ADEL contains the implementation of operator overloaded versions of both forward and reverse modes.

The main feature of ADEL’s forward mode is careful handmade optimization. Template based implementation with loop unrolling is compiled into very efficient sequential code. This implementation suits GPU computing architecture very well. The support of CUDA makes the solution truly unique.

The reverse mode of the ADEL library is special in the way it stores the computational graph. It uses the stack of the application for this purpose. Each overloaded operation creates the data structure that is placed on the top of the stack; the life-time of these structures is just enough to compute the derivative data.
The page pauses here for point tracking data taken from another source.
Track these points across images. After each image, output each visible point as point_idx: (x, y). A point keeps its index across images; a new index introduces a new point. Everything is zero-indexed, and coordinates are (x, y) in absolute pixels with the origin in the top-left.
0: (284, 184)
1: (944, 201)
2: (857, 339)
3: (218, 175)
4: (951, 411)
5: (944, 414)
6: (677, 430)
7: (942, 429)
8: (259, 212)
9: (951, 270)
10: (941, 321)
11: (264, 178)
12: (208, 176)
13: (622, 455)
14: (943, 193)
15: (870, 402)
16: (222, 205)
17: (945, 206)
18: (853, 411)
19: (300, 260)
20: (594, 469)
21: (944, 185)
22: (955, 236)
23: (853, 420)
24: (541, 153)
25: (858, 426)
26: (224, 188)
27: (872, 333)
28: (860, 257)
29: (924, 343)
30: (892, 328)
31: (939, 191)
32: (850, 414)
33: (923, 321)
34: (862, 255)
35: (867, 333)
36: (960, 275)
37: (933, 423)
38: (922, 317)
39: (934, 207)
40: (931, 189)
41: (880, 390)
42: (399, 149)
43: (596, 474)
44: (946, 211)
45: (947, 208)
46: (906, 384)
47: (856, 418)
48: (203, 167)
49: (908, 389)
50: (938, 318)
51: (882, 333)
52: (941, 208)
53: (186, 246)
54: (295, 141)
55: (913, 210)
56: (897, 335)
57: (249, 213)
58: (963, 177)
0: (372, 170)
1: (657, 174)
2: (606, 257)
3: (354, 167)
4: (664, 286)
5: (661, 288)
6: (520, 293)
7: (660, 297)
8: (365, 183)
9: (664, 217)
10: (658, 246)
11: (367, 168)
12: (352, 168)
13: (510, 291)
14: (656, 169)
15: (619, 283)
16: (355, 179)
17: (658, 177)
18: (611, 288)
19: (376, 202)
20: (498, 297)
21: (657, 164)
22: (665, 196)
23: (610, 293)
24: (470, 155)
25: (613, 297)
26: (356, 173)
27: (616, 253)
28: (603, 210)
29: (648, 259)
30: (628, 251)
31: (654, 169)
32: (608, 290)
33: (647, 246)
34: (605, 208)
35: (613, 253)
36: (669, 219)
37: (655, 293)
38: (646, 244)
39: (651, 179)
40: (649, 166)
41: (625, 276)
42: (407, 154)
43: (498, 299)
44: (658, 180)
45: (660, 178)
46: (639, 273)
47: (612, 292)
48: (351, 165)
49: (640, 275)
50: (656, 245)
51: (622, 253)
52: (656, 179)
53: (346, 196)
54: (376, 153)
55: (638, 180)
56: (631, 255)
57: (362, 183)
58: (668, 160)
This makes the algorithm extremely efficient since the most of the operations could be inlined.

We compared our implementation with some of already existing solutions in order to see how it stands up against the others. We implemented Newton’s method for testing the accuracy of our tools. For testing the performance, a random expressions generator was used. It is capable of generating some monstrous things (your professor would never dream of such things). Here is an example of a test function:

template<typename ADType>
ADType TestFunction(const ADType(&x)[6]) {
  y[0] = x[1]; y[1] = -2.730; y[2] = 4.555;
  for (int i = 0; i < 1000; i++) {
    ADType y[3];
    y[0] = x[1]+x[5]+4.624/x[0]+(x[3]-y[0])/x[4]+(atan(-y[2])-x[2])*y[1];
    y[1] = (sin(y[1])-y[2])/x[2]/x[4]*(x[3]+log(x[0])/(y[0]-x[5]))+x[1];
    y[2] = atan(x[5])*(-y[2])/x[3]/(x[4]/(x[2]/x[1]+acos(y[1])))*y[0];
  }
  return 2.658/log(x[0])*(log(y[2])/x[4])*(x[1]+x[5])*(y[0]/y[1])*x[3];
};

The main characteristic of the test case is the number of independent (x) and dependent (y) variables as well as total number of functions/operators. The given task was to compute the gradient and hessian of the return value with respect to all independent variables. In the example above, we have 6 independent and 3 temporary (dependent) variables that produce a single output.
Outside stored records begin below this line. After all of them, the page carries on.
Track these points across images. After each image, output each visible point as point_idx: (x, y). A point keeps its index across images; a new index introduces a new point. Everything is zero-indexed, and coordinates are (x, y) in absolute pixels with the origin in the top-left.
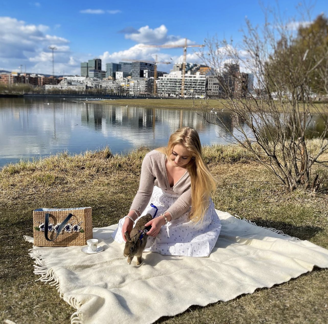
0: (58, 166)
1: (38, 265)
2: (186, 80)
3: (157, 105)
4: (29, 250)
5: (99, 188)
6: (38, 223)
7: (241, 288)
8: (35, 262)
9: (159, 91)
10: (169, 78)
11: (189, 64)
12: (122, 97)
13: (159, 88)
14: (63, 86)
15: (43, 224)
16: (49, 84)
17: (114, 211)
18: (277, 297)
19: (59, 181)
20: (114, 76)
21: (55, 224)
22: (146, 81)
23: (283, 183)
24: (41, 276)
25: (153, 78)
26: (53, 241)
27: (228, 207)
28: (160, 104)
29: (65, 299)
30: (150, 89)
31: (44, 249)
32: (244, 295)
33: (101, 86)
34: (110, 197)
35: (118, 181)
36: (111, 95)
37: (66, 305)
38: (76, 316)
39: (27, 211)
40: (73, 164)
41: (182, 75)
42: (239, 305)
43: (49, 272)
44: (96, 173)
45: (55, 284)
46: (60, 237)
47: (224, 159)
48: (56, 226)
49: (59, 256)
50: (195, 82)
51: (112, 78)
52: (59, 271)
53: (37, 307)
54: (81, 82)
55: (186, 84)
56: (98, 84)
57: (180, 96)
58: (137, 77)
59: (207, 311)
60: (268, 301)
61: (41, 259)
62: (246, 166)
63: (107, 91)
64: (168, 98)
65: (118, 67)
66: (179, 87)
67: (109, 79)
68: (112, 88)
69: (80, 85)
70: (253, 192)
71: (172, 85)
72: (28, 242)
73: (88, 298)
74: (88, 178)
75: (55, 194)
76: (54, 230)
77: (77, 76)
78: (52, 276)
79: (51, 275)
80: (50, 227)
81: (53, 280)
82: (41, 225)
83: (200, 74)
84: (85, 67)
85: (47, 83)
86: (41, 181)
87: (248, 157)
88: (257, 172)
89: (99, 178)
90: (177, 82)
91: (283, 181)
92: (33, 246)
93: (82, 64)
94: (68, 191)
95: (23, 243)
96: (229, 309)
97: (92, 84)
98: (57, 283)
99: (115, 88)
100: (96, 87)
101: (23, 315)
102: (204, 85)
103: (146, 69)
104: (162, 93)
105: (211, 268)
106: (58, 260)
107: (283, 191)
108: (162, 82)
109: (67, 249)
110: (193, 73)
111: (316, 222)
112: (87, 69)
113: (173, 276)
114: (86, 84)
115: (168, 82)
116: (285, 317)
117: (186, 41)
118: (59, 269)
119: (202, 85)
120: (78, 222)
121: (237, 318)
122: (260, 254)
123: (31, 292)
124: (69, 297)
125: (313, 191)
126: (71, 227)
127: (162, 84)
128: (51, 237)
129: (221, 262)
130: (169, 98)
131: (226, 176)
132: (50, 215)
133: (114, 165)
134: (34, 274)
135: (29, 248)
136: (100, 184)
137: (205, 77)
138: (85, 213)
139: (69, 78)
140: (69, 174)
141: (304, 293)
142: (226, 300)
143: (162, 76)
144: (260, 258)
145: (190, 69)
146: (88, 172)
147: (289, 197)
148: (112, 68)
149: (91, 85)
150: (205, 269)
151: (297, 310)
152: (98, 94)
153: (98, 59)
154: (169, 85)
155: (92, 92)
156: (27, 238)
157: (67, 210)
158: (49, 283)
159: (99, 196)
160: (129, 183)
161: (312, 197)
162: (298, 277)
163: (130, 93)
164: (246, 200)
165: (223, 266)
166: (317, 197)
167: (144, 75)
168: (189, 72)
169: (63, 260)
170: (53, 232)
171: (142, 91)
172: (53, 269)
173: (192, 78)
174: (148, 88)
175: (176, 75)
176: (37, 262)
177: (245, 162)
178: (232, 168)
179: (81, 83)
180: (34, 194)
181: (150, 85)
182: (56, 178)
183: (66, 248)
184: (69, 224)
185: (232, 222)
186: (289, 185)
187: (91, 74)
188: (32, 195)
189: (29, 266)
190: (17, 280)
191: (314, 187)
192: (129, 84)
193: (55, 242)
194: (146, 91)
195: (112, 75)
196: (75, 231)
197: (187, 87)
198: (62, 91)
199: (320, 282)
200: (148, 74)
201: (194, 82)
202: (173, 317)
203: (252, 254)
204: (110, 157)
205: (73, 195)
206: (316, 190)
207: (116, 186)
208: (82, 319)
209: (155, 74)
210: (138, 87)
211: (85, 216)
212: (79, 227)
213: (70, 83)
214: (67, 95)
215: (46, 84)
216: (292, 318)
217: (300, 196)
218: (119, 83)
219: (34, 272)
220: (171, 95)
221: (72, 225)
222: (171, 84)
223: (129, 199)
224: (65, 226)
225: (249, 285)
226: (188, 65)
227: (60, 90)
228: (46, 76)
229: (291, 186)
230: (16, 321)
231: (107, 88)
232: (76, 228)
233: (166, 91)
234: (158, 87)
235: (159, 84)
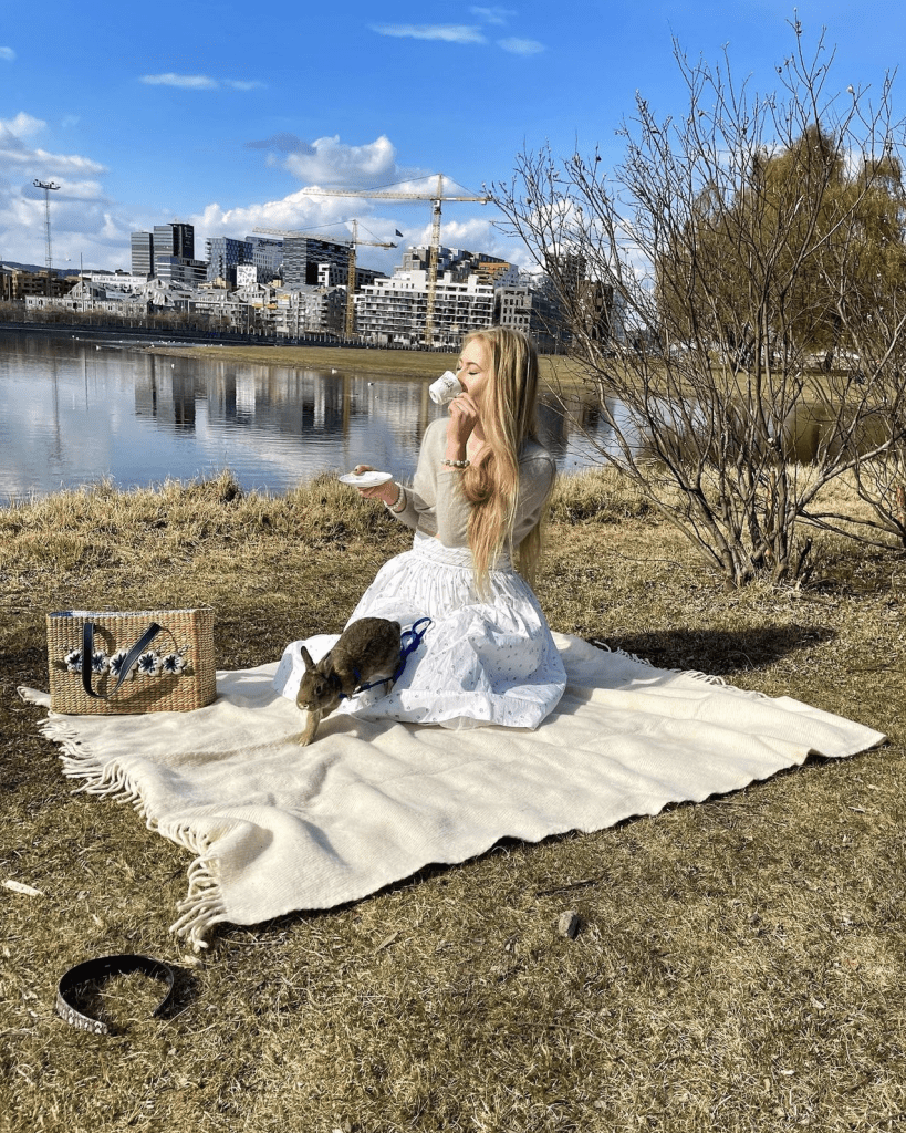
0: (89, 518)
1: (71, 756)
2: (439, 296)
3: (359, 366)
4: (38, 723)
5: (213, 577)
6: (61, 650)
7: (628, 804)
8: (61, 749)
9: (362, 325)
10: (390, 289)
11: (450, 252)
12: (255, 340)
13: (362, 318)
14: (80, 301)
15: (75, 653)
16: (36, 293)
17: (263, 633)
18: (721, 823)
19: (95, 558)
20: (231, 277)
21: (112, 652)
22: (325, 297)
23: (717, 565)
24: (86, 782)
25: (344, 287)
26: (106, 699)
27: (573, 625)
28: (366, 362)
29: (162, 831)
30: (336, 320)
31: (81, 719)
32: (635, 818)
33: (193, 304)
34: (247, 600)
35: (265, 562)
36: (222, 334)
37: (167, 845)
38: (199, 867)
39: (13, 631)
40: (132, 512)
41: (427, 283)
42: (627, 839)
43: (107, 771)
44: (200, 538)
45: (130, 799)
46: (128, 689)
47: (554, 510)
48: (115, 657)
49: (129, 735)
50: (464, 303)
51: (224, 283)
52: (137, 768)
53: (88, 851)
54: (134, 292)
55: (438, 310)
56: (184, 299)
57: (422, 342)
58: (298, 285)
59: (546, 853)
60: (699, 830)
61: (79, 743)
62: (612, 529)
63: (212, 320)
64: (388, 348)
65: (241, 250)
66: (419, 316)
67: (216, 287)
68: (225, 314)
69: (132, 300)
70: (636, 589)
71: (398, 310)
72: (33, 705)
73: (226, 826)
74: (179, 551)
75: (85, 591)
76: (109, 667)
77: (119, 272)
78: (116, 780)
79: (113, 779)
80: (98, 661)
81: (123, 790)
82: (71, 656)
83: (478, 283)
84: (144, 247)
85: (31, 289)
86: (43, 556)
87: (618, 507)
88: (641, 543)
89: (209, 553)
90: (413, 302)
91: (720, 561)
92: (49, 714)
93: (134, 236)
94: (124, 584)
95: (18, 706)
96: (602, 847)
97: (166, 301)
98: (134, 796)
99: (233, 312)
100: (177, 308)
101: (51, 872)
102: (489, 314)
103: (323, 260)
104: (369, 333)
105: (546, 759)
106: (128, 744)
107: (715, 587)
108: (370, 301)
109: (147, 719)
110: (460, 277)
111: (804, 658)
112: (152, 254)
113: (446, 777)
114: (148, 298)
115: (388, 302)
116: (743, 863)
117: (441, 182)
118: (136, 764)
119: (484, 313)
120: (177, 648)
121: (624, 868)
122: (670, 728)
123: (65, 818)
124: (174, 825)
125: (794, 586)
126: (158, 662)
127: (369, 304)
128: (100, 688)
129: (570, 747)
130: (391, 346)
131: (560, 553)
132: (98, 629)
133: (248, 518)
134: (65, 776)
135: (38, 719)
136: (213, 567)
137: (493, 292)
138: (196, 622)
139: (96, 279)
140: (122, 540)
141: (786, 811)
142: (591, 829)
143: (372, 283)
144: (670, 738)
145: (452, 266)
146: (176, 534)
147: (732, 600)
148: (224, 252)
149: (163, 303)
150: (530, 761)
151: (773, 848)
152: (184, 328)
153: (183, 225)
154: (391, 309)
155: (166, 323)
156: (27, 694)
157: (144, 614)
158: (114, 797)
159: (213, 597)
160: (294, 566)
161: (794, 599)
162: (770, 779)
163: (279, 329)
164: (619, 608)
165: (577, 756)
166: (805, 600)
167: (320, 279)
168: (448, 276)
169: (140, 745)
170: (107, 673)
171: (314, 324)
172: (118, 762)
173: (457, 293)
174: (329, 315)
175: (413, 281)
176: (69, 748)
177: (610, 520)
178: (575, 534)
179: (133, 296)
180: (26, 590)
181: (335, 308)
182: (85, 549)
183: (143, 716)
184: (150, 653)
185: (587, 658)
186: (734, 571)
187: (164, 268)
188: (17, 592)
189: (45, 760)
190: (17, 792)
191: (798, 574)
192: (276, 302)
193: (111, 702)
194: (325, 325)
195: (224, 276)
196: (170, 671)
197: (440, 317)
198: (77, 316)
199: (826, 789)
200: (331, 275)
201: (461, 305)
202: (458, 866)
203: (648, 730)
204: (237, 496)
205: (139, 594)
206: (804, 582)
207: (259, 573)
208: (219, 874)
209: (352, 276)
210: (303, 313)
211: (196, 631)
212: (179, 662)
213: (99, 294)
214: (93, 327)
215: (27, 292)
216: (763, 865)
217: (761, 597)
218: (245, 300)
219: (64, 772)
220: (396, 340)
221: (158, 655)
222: (394, 306)
223: (302, 604)
224: (140, 658)
225: (648, 796)
226: (446, 253)
227: (70, 313)
228: (28, 270)
229: (738, 571)
230: (34, 884)
231: (210, 313)
232: (171, 663)
233: (383, 327)
234: (359, 314)
235: (362, 306)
We tested the following third-party AD implementations:

  1. FADBAD: a lightweight, user-friendly library. We used a combined mode: the gradient was computed via the reverse mode, while the hessian – via the forward mode.
  2. ADOL-C: a huge math package that is capable of computing literally everything. The reverse mode was used in the experiments.
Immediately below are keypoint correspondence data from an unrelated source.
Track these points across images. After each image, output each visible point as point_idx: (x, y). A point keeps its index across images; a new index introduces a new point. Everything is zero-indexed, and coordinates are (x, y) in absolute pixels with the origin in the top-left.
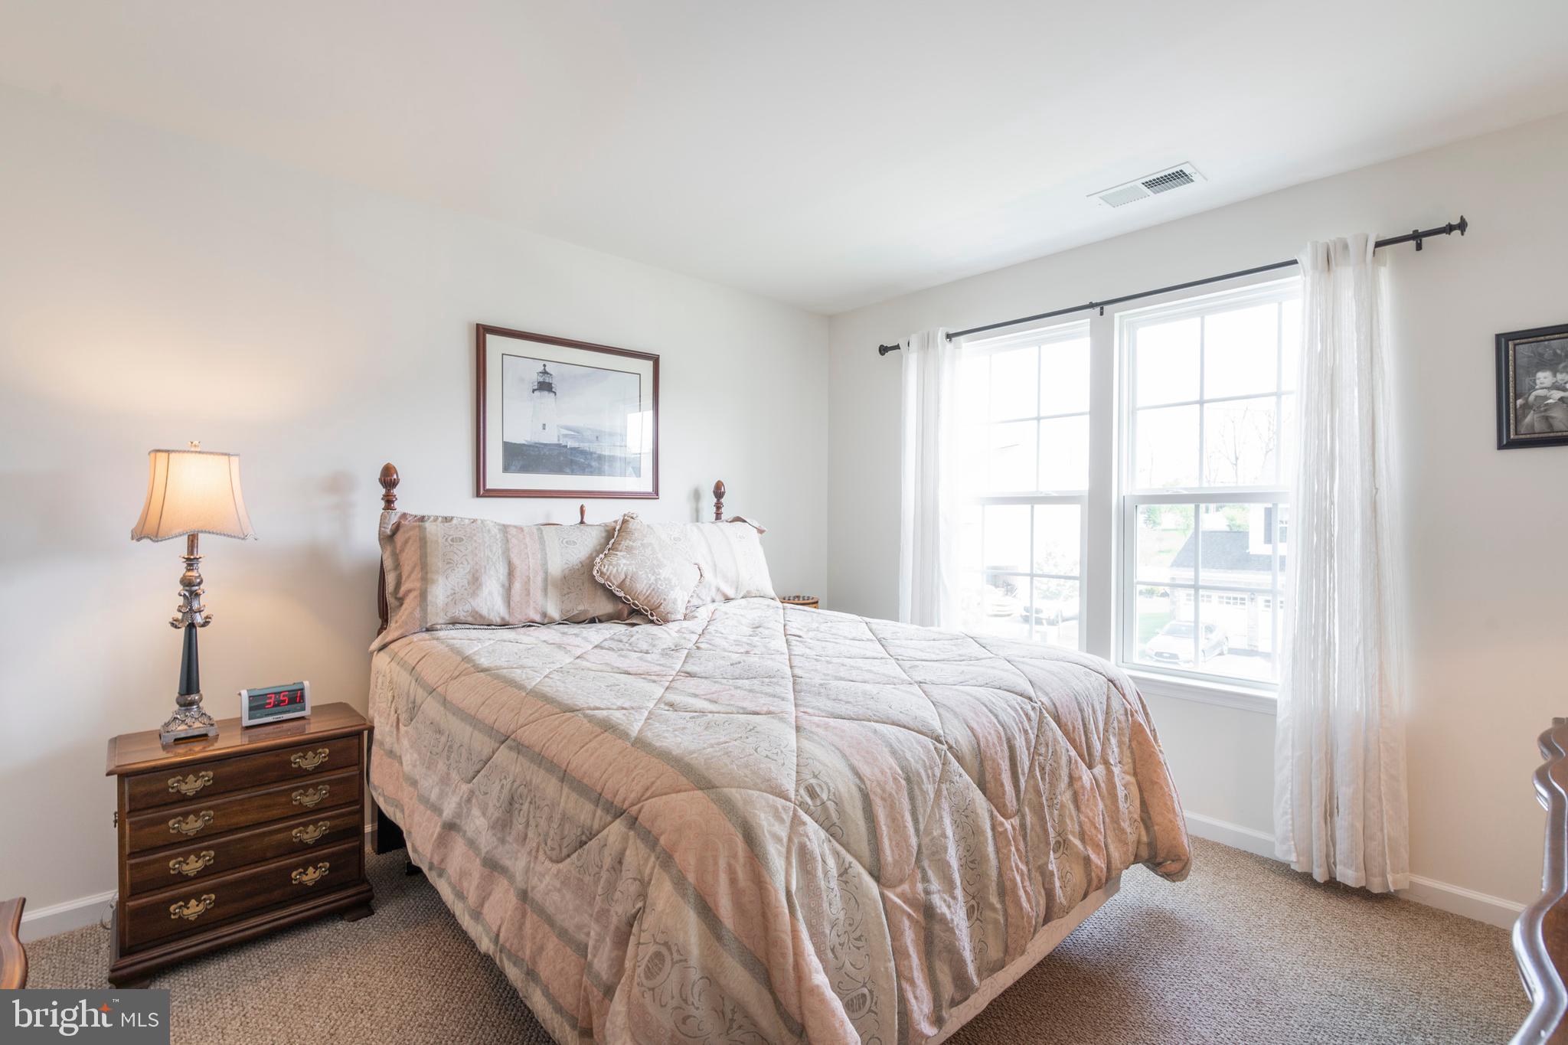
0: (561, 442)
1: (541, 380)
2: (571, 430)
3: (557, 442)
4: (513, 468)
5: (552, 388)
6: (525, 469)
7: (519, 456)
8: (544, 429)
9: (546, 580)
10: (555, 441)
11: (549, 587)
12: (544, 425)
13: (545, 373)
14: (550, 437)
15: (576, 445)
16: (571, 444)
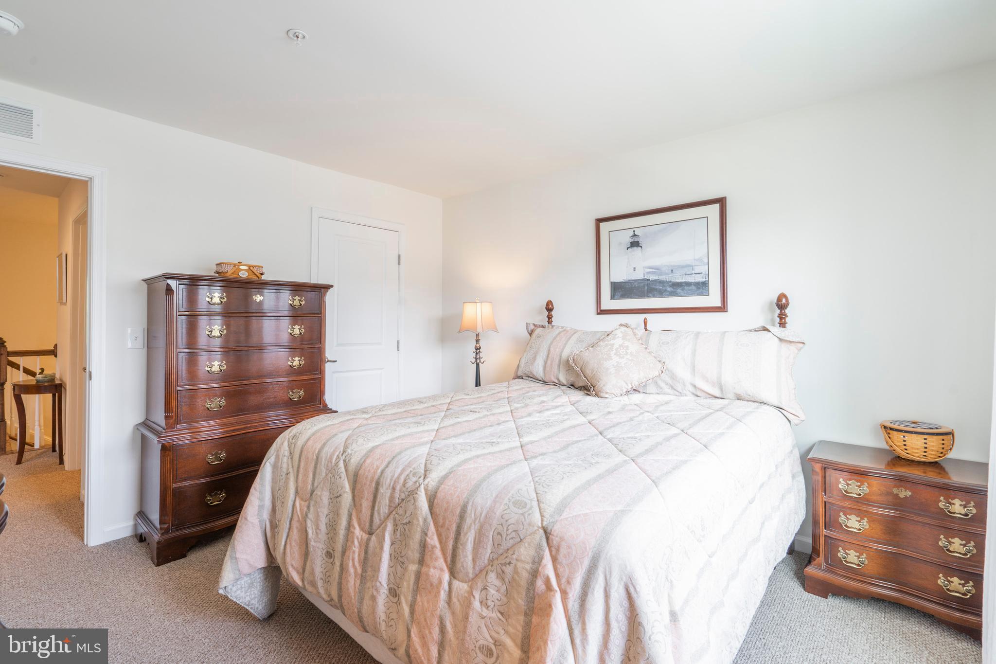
0: (646, 277)
1: (632, 241)
2: (653, 269)
3: (643, 278)
4: (616, 297)
5: (639, 244)
6: (623, 297)
7: (620, 290)
8: (635, 270)
9: (560, 361)
10: (641, 277)
11: (561, 365)
12: (635, 268)
13: (635, 235)
14: (639, 275)
15: (656, 278)
16: (652, 278)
There were four test cases of differing sizes with 5/10/20/30 input and 1/5/10/15 intermediate variables. The results were normalized, in such way that the slowest execution was scored with 100 time units, therefore less is better.

adel-benchmark

Looking at the results one can see that we did not create an ultimate AD tool – not yet. In smaller tests both ADEL modes greatly overrun their rivals. When the number of variables increases, the performance of ADEL [Forward] degrades because of the large memory overhead per variable. ADEL [Reverse] shows the best average performance; FADBAD comes second; ADOL-C received no prize at all.

Automatic differentiation is a very promising but extremely underused tool. The majority of the community still does not recognize it. This article is just a small but solid step into the bright future of AD tools. As a final word, we encourage you to download the source code and to experiment with ADEL on your own. If there is something we can improve, feel free to contact us.

tags

Comments

  • Can your stack-based approach to AD handle loops in the functions? We do a lot of multivariate coding for probability models in Stan, for which we wrote our own forward and reverse-mode AD:

    http://mc-stan.org/

    We focused on efficient vectorization and arena-based memory management, as well as unfolding derivatives for matrix and linear algebra ops and vectorized probability functions.

  • Hi,

    yeah we can handle loops: only one single iteration of the loop is stored in a memory, but not whole computational graph. This is not canonical reverse mode, we call it hybrid, but is shows to be viable.

    I didn’t mention in the article but the test were performed under Win platform. That’s why we didn’t include so many of existing AD tools to compare with.

    If you wish we can run some tests of yours(we’ll go *nix), but not these meaningless random tests.